--- start EXCERPTED PASSAGE ---

Boroux vs Berkey: Which Gravity Water Filter Wins in 2026?
Berkey built the countertop gravity-filter category, then EPA stop-sale orders froze it. Boroux stepped into the gap with WQA certification, published third-party test results, and elements that drop into the Berkey housings people already own. Here is the honest math on both paths.
Berkey defined countertop gravity filtration for two decades, and then regulators froze it. In 2023 the EPA issued stop-sale orders over the unregistered antimicrobial silver claims in Black Berkey elements, the manufacturer sued, and per court records the litigation was still working through the Fifth Circuit as of mid-2026. While that plays out, buying a new Berkey system or genuine replacement elements through authorized channels has ranged from difficult to impossible.
That makes the 2026 verdict unusually clean: for a new purchase, the Boroux Legacy at $355 (verified July 2026) is the gravity filter to buy. It is WQA certified to NSF/ANSI 42, NSF/ANSI/CAN 401, and NSF/ANSI/CAN 372, it publishes its third-party test results, and its Foundation elements are built as drop-in replacements for the Black Berkey elements a huge number of households already own. Berkey stays in this comparison as the benchmark that built the category, not as the buy.

--- end EXCERPTED PASSAGE ---
--- start DATA EXCERPTS ---

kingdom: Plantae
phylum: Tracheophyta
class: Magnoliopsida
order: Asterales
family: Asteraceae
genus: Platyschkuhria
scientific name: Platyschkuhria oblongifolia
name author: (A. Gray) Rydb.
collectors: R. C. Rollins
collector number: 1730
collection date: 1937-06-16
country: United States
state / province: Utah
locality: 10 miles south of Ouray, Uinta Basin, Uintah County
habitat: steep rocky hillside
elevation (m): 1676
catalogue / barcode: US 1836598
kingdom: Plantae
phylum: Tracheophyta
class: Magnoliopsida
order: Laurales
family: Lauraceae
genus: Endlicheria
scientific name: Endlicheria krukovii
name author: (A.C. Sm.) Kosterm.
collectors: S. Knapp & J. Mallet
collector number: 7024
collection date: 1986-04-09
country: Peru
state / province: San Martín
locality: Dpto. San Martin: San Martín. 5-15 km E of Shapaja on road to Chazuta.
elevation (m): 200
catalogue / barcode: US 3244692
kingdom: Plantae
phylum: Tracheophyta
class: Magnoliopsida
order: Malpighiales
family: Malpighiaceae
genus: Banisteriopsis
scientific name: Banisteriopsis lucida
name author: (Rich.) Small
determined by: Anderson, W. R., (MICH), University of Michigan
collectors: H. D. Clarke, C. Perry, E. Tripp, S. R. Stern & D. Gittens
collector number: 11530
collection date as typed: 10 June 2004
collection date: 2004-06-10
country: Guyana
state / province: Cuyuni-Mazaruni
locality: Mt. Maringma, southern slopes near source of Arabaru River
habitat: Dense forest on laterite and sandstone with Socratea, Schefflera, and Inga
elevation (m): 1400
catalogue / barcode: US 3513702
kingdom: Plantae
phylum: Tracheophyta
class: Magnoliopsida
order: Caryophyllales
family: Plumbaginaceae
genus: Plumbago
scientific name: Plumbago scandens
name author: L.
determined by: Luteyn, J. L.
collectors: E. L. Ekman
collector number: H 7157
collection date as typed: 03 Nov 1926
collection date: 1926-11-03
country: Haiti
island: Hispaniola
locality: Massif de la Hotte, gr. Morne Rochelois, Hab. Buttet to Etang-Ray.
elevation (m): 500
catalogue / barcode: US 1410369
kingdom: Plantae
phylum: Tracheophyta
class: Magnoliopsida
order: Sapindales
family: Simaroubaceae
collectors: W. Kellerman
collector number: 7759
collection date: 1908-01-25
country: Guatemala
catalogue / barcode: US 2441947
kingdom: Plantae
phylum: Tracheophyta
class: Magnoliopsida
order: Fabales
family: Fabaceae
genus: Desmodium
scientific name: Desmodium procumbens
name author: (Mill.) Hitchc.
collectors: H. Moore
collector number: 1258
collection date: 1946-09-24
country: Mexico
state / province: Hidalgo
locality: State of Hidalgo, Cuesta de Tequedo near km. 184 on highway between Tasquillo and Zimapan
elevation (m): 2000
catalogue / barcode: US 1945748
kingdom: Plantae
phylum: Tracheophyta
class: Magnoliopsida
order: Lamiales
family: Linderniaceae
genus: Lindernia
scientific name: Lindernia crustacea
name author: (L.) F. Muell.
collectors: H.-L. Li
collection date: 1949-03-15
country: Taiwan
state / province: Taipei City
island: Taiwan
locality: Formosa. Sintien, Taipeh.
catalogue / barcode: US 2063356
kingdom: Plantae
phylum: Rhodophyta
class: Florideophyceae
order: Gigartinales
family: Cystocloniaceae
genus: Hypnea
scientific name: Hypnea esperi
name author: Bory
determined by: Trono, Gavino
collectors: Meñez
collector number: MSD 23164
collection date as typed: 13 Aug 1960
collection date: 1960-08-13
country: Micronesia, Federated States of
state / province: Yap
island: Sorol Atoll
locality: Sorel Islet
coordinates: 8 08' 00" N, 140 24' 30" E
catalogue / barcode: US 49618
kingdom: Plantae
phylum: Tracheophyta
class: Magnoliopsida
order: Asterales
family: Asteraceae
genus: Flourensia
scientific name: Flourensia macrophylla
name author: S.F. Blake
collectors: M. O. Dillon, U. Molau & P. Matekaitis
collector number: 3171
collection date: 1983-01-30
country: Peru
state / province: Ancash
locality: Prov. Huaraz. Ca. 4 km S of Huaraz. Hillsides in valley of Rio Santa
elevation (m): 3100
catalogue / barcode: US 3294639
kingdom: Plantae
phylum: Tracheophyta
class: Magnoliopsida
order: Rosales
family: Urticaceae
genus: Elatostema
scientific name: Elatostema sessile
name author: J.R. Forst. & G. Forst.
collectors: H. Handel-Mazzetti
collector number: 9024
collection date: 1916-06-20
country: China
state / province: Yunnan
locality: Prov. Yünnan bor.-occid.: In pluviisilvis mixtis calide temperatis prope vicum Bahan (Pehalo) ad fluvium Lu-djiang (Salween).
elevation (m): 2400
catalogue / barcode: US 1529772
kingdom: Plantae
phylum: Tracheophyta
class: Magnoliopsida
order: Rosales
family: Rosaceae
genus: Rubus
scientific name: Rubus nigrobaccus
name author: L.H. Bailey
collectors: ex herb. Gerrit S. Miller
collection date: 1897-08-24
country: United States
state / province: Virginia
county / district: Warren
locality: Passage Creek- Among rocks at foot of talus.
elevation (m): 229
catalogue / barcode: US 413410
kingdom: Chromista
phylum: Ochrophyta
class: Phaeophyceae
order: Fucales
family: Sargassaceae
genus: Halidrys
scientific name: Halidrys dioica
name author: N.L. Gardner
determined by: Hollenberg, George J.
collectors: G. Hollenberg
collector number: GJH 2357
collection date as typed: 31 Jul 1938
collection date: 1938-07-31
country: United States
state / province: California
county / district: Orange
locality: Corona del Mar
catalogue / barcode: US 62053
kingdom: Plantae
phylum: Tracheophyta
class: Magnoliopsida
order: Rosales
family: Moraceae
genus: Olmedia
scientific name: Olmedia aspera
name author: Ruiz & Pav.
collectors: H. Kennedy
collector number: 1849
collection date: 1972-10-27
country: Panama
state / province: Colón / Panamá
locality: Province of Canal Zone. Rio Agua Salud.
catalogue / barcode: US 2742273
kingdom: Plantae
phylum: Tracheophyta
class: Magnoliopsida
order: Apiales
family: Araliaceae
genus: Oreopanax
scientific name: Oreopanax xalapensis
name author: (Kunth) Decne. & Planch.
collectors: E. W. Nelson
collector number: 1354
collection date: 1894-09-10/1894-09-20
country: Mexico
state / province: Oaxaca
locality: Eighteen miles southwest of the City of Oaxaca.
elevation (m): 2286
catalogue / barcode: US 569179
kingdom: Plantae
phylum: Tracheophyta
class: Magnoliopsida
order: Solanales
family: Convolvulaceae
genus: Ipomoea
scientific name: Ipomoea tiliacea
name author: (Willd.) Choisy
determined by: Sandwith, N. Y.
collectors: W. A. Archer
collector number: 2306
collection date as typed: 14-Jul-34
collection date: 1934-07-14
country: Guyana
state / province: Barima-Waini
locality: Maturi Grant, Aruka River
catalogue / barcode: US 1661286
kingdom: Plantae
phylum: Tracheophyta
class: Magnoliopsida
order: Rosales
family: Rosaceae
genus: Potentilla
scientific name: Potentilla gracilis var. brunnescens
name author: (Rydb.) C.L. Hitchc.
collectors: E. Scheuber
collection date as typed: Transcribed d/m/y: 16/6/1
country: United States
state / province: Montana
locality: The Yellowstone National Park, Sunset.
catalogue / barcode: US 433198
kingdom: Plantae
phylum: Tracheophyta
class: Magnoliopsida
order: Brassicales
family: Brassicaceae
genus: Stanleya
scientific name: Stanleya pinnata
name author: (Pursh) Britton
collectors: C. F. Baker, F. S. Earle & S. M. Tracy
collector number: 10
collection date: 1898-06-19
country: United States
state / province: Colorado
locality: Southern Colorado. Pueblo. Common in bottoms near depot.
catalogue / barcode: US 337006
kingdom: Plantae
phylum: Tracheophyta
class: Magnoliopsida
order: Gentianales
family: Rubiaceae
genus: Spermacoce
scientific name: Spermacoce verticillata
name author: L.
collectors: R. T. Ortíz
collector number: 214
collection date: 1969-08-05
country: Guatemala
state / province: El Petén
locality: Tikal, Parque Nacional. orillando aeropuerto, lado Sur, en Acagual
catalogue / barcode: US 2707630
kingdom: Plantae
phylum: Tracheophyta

--- end DATA EXCERPTS ---

GIVEN PROBLEM
In the gravity water filter comparison, what price is listed for the Boroux Legacy?

SOLUTION TO THE PROBLEM
$355, verified July 2026.